現在ネルシーニョただひとり。日本サッカーを支えてきた「ブラジル人監督」がJリーグで激減 (2ページ目)

  • 中山淳●取材・文 text by Nakayama Atsushi
  • photo by Getty Images

日本代表監督に就任する話も

 ただし、過去には各クラブで数々のタイトルに導いたブラジルの名将たちが存在したことも事実。彼らの存在は、間違いなくJリーグの歴史を彩った。

 たとえば、Jリーグ年間表彰式『Jリーグアウォーズ』で、そのシーズンに最も活躍した監督に授与される優秀監督賞(2017年以降は優勝監督賞)を受賞したブラジル人は、1996年のニカノール(柏)、1997年のジョアン・カルロス(鹿島)、2007年から3年連続で受賞したオズワルド・オリヴェイラ(鹿島)、2011年と2019年(J2)のネルシーニョ(柏)と、日本人以外では最多の4人を数える。

 そのなかでも、リーグ3連覇を成し遂げて鹿島の黄金時代を築いたオズワルド・オリヴェイラは、リーグタイトルを含めて計8つのタイトルに導いたほか、浦和時代(2018〜2019年)も天皇杯で優勝。

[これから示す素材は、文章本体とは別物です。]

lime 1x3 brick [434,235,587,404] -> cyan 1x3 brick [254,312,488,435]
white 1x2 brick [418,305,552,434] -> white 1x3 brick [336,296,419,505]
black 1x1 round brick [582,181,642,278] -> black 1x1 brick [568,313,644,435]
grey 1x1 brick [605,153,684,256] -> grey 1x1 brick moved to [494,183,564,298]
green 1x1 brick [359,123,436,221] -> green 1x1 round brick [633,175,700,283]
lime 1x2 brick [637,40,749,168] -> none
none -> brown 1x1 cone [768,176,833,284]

屈指の名将としてJリーグの歴史に名を残す監督だ。

 メディアの前では物腰柔らかく、時間をかけてじっくり丁寧にコメントする一方で、チーム作りにおいては厳格な規律を重んじる厳しい一面もあったオズワルド・オリヴェイラは、類稀なるモチベーターとしてもよく知られた。その功績は、Jリーグで指揮した歴代ブラジル人監督のなかでも傑出していると言っていい。

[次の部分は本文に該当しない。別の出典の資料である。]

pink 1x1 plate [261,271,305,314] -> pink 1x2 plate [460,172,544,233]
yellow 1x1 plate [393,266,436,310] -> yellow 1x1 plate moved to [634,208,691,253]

 タイトル獲得数という点では、ヴェルディ川崎(現・東京ヴェルディ/1994年コーチ、1995〜1996年監督)、名古屋グランパスエイト(2003〜2005年)、柏(2009〜2014年、2019年〜現在)、ヴィッセル神戸(2015〜2017年)と、計4チームで監督を務めたネルシーニョも負けていない。

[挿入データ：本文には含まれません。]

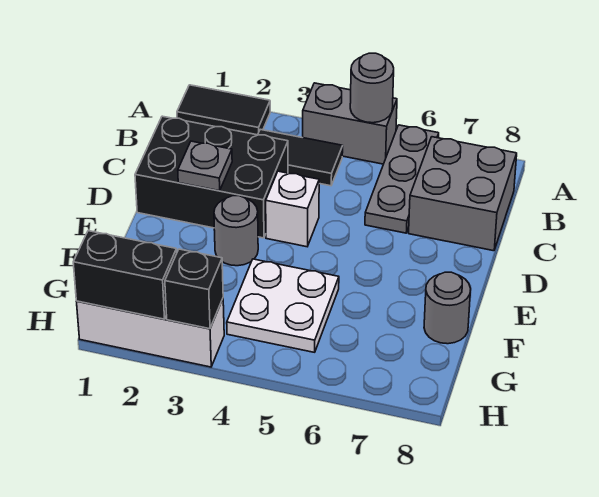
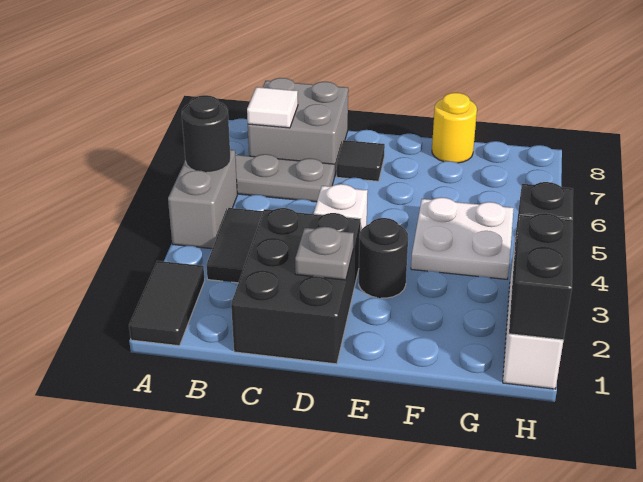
grey 1x1 round brick [350,53,394,123] -> black 1x1 round brick [182,95,231,172]
none -> white 1x1 tile [247,87,298,128]
none -> black 1x1 tile [337,140,385,181]
grey 1x1 round brick [214,196,258,266] -> black 1x1 round brick [359,218,408,298]
grey 1x1 round brick [424,272,471,344] -> yellow 1x1 round brick [432,93,477,163]

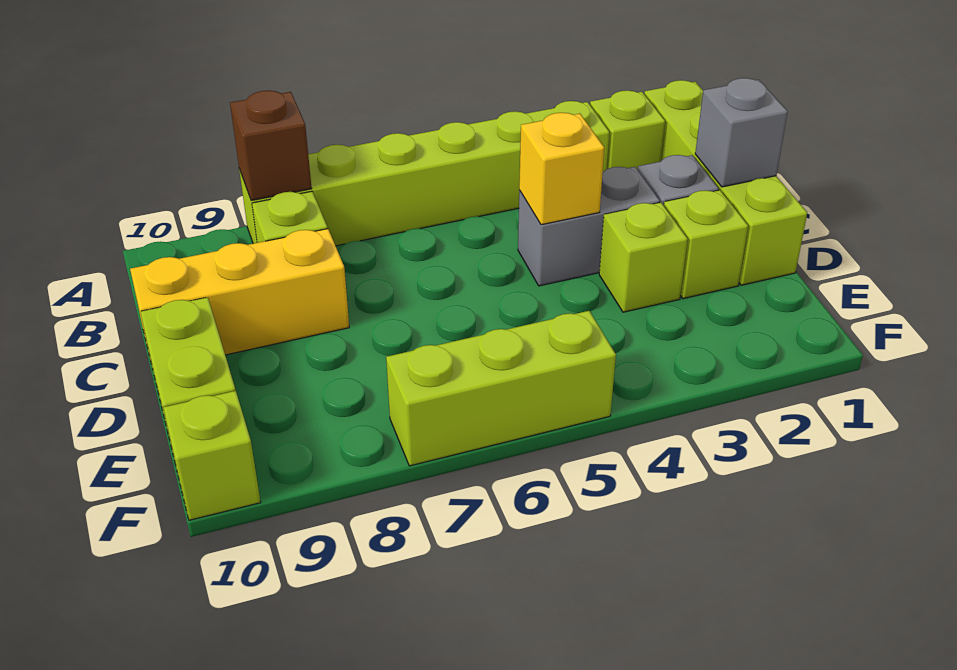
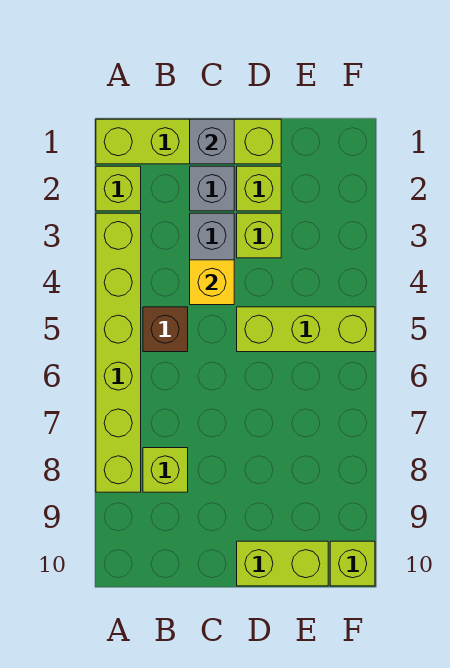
brown 1x1 brick [230,90,312,201] -> brown 1x1 brick moved to [143,307,188,352]
yellow 1x3 brick [130,229,349,360] -> none
lime 1x3 brick [386,311,616,466] -> lime 1x3 brick turned to [237,307,375,352]

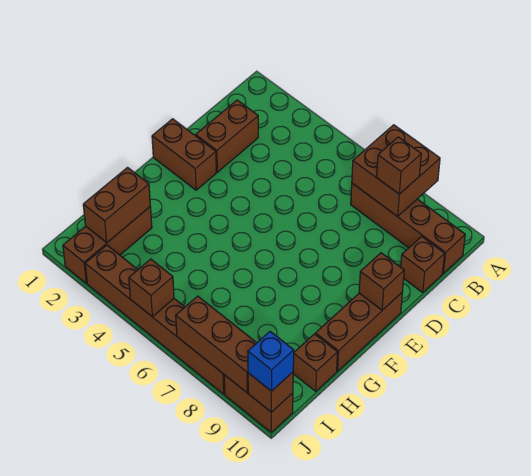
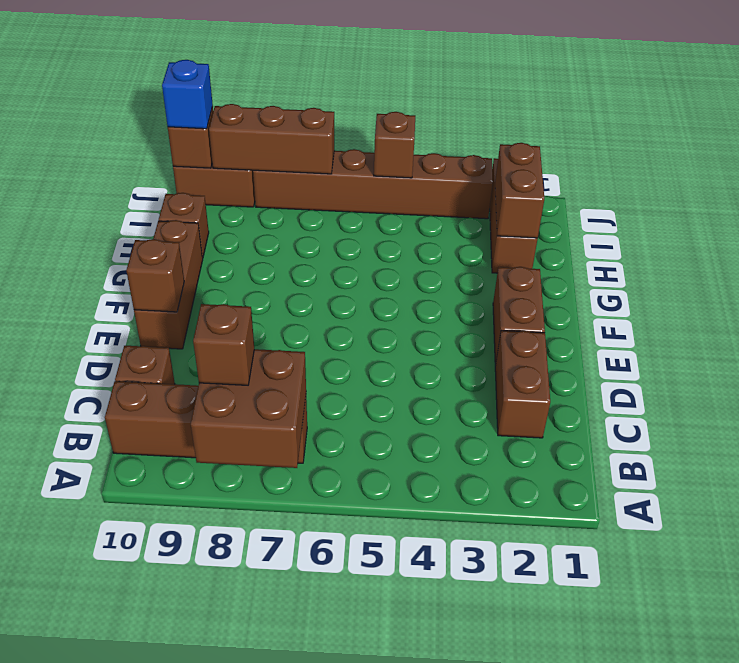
brown 1x2 brick [152,119,216,190] -> brown 1x2 brick turned to [493,267,545,365]

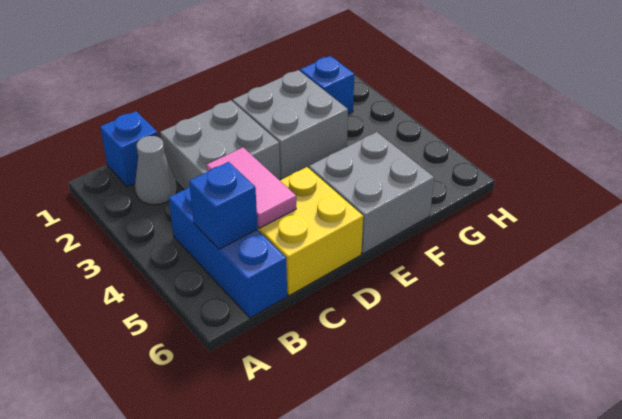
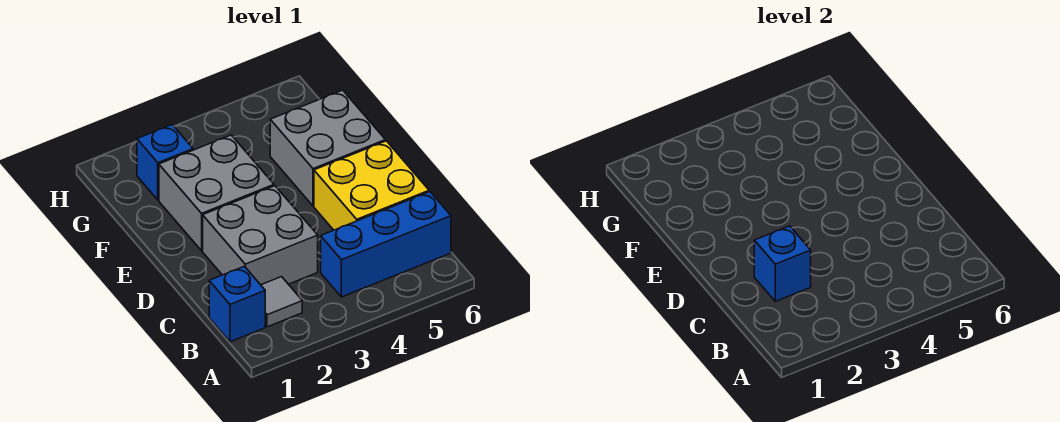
grey 1x1 cone [135,136,177,205] -> grey 1x1 tile [261,277,302,327]
blue 1x1 brick [189,162,258,249] -> blue 1x1 brick moved to [754,226,811,301]
pink 1x2 tile [207,148,296,228] -> none

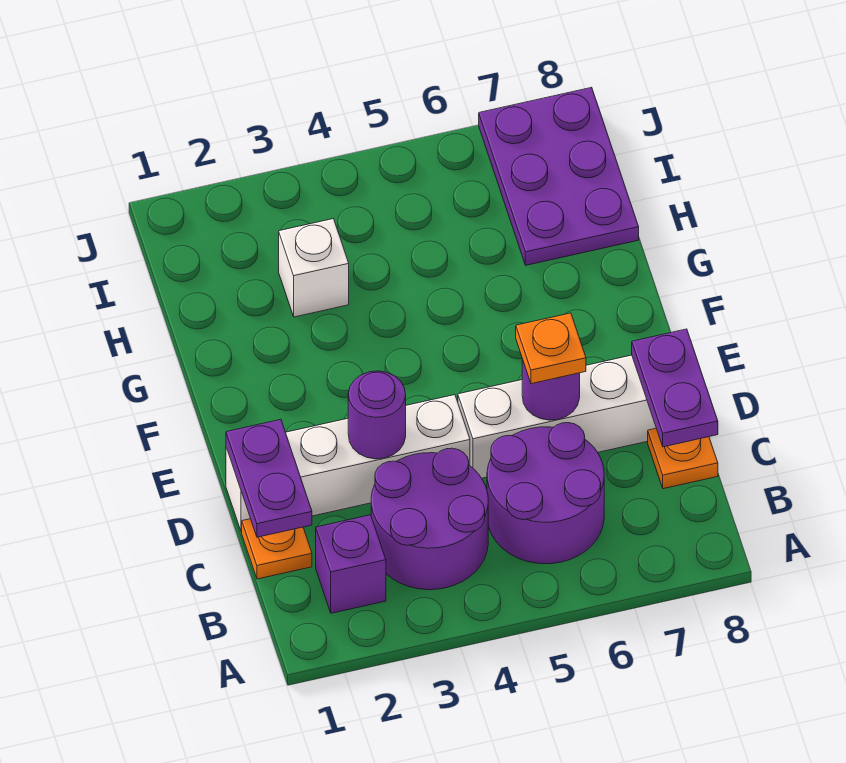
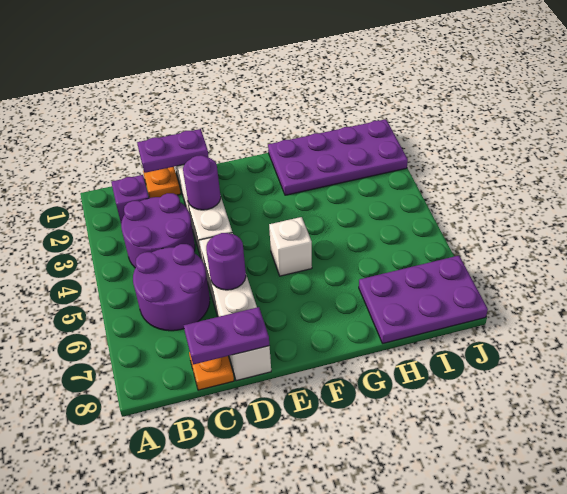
orange 1x1 plate [516,313,586,384] -> none
none -> purple 2x4 plate [268,119,408,195]
white 1x1 brick [279,219,349,317] -> white 1x1 brick moved to [269,217,312,276]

 ヴェルディ時代はニコスシリーズ優勝、柏では2011年のリーグ制覇をはじめ、天皇杯(2012年)とリーグカップ(2013年)のタイトルを獲得。スーパーカップ(2012年)や2度のJ2優勝(2010、2019年)にも導いている。

 1995年には、のちに"腐ったミカン事件"と呼ばれた日本代表監督への就任話が取り沙汰されたこともあった。だが、そんな日本サッカー界に背を向けることなく、現在に至るまで長くJリーグの発展に尽力する。その貢献度は、指揮を執ったチームの領域を超え、日本サッカー界全体に及んでいる。